İngilizce içindeki pods ne anlama geliyor?
İngilizce'deki pods kelimesinin anlamı nedir? Makale, tam anlamını, telaffuzunu ve iki dilli örneklerle birlikte pods'ün İngilizce'te nasıl kullanılacağına ilişkin talimatları açıklamaktadır.

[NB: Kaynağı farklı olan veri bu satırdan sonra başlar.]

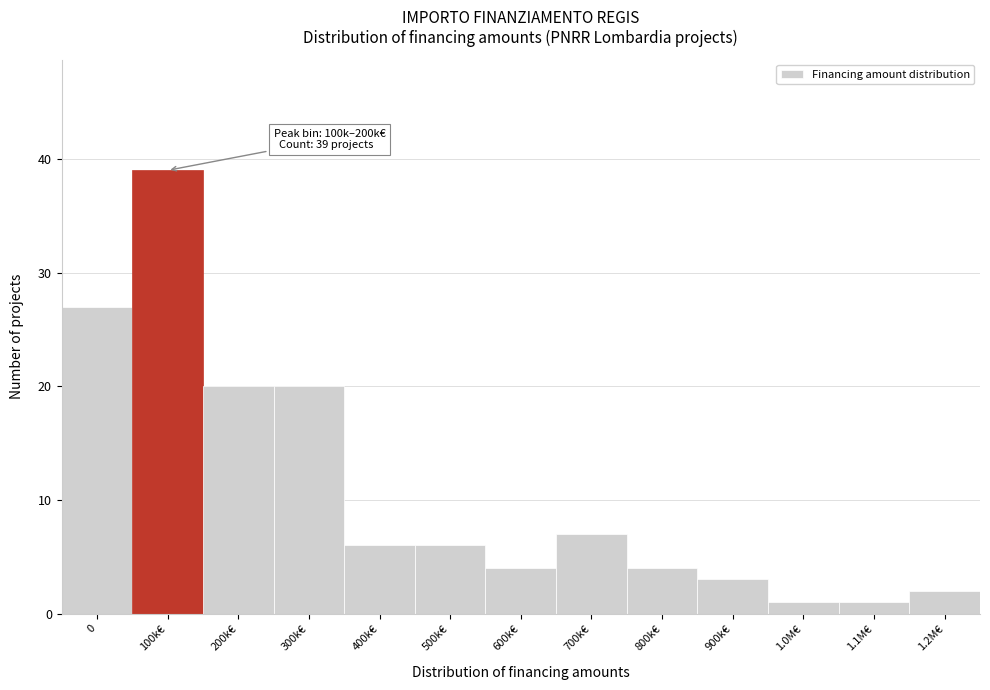

Reading left to right, list all the values displayed in this chart.

0=27	100k€=39	200k€=20	300k€=20	400k€=6	500k€=6	600k€=4	700k€=7	800k€=4	900k€=3	1.0M€=1	1.1M€=1	1.2M€=2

İngilizce içindeki pods kelimesi kabuk, çıkarılabilir/sökülebilir bölme, kabuklanmak, muhafaza, birbirinin aynısı olmak anlamına gelir. Daha fazla bilgi için lütfen aşağıdaki ayrıntılara bakın.
pods kelimesinin anlamı
kabuknoun (vegetable casing: pea, etc.) (bezelye, vb.) (isim: Canlı cansız bütün varlıkları ve kavramları ifade eder.) Remove the peas from their pods, then cook in boiling water. |
çıkarılabilir/sökülebilir bölmenoun (detachable object, capsule) (isim: Canlı cansız bütün varlıkları ve kavramları ifade eder.) Dave and Arnie jumped into the escape pod and made their getaway from the ship. |
kabuklanmakintransitive verb (plant: grow pods) (bitki) (geçişsiz fiil: Fiil bir nesne olmadan gerçekleşiyor ve sadece öznenin üstünde kalıyorsa bu geçişsiz fiildir (örnek: "çocuk konuşuyor").) My pea plant is starting to pod. |
muhafazanoun (container) (isim: Canlı cansız bütün varlıkları ve kavramları ifade eder.) There are fuel pods on the jet fighter's wings. |
birbirinin aynısı olmakverbal expression (figurative (identical to one another) (fiil: Varlıkların ve kavramların (isimlerin) yapmış oldukları hareketleri, içinde bulundukları durumları, etkilendikleri işleri ifade eder.) The two little girls were as alike as two peas in a pod. |
İngilizce öğrenelim
Artık pods'ün İngilizce içindeki anlamı hakkında daha fazla bilgi sahibi olduğunuza göre, seçilen örnekler aracılığıyla bunların nasıl kullanılacağını ve nasıl yapılacağını öğrenebilirsiniz. onları okuyun. Ve önerdiğimiz ilgili kelimeleri öğrenmeyi unutmayın. Web sitemiz sürekli olarak yeni kelimeler ve yeni örneklerle güncellenmektedir, böylece bilmediğiniz diğer kelimelerin anlamlarını İngilizce içinde arayabilirsiniz.
pods ile ilgili kelimeler
İngilizce sözcükleri güncellendi
İngilizce hakkında bilginiz var mı
İngilizce, İngiltere'ye göç eden ve 1400 yılı aşkın bir süre içinde gelişen Germen kabilelerinden gelmektedir. İngilizce, Çince ve İspanyolca'dan sonra dünyada en çok konuşulan üçüncü dildir. En çok öğrenilen ikinci dildir. ve yaklaşık 60 egemen ülkenin resmi dilidir.Bu dil, ikinci ve yabancı dil olarak anadili konuşanlardan daha fazla sayıda konuşmacıya sahiptir.İngilizce aynı zamanda Birleşmiş Milletler, Avrupa Birliği ve diğer birçok uluslararası kuruluşun ortak resmi dilidir. ve bölgesel organizasyonlar. Günümüzde dünyanın her yerindeki İngilizce konuşanlar nispeten kolaylıkla iletişim kurabiliyor.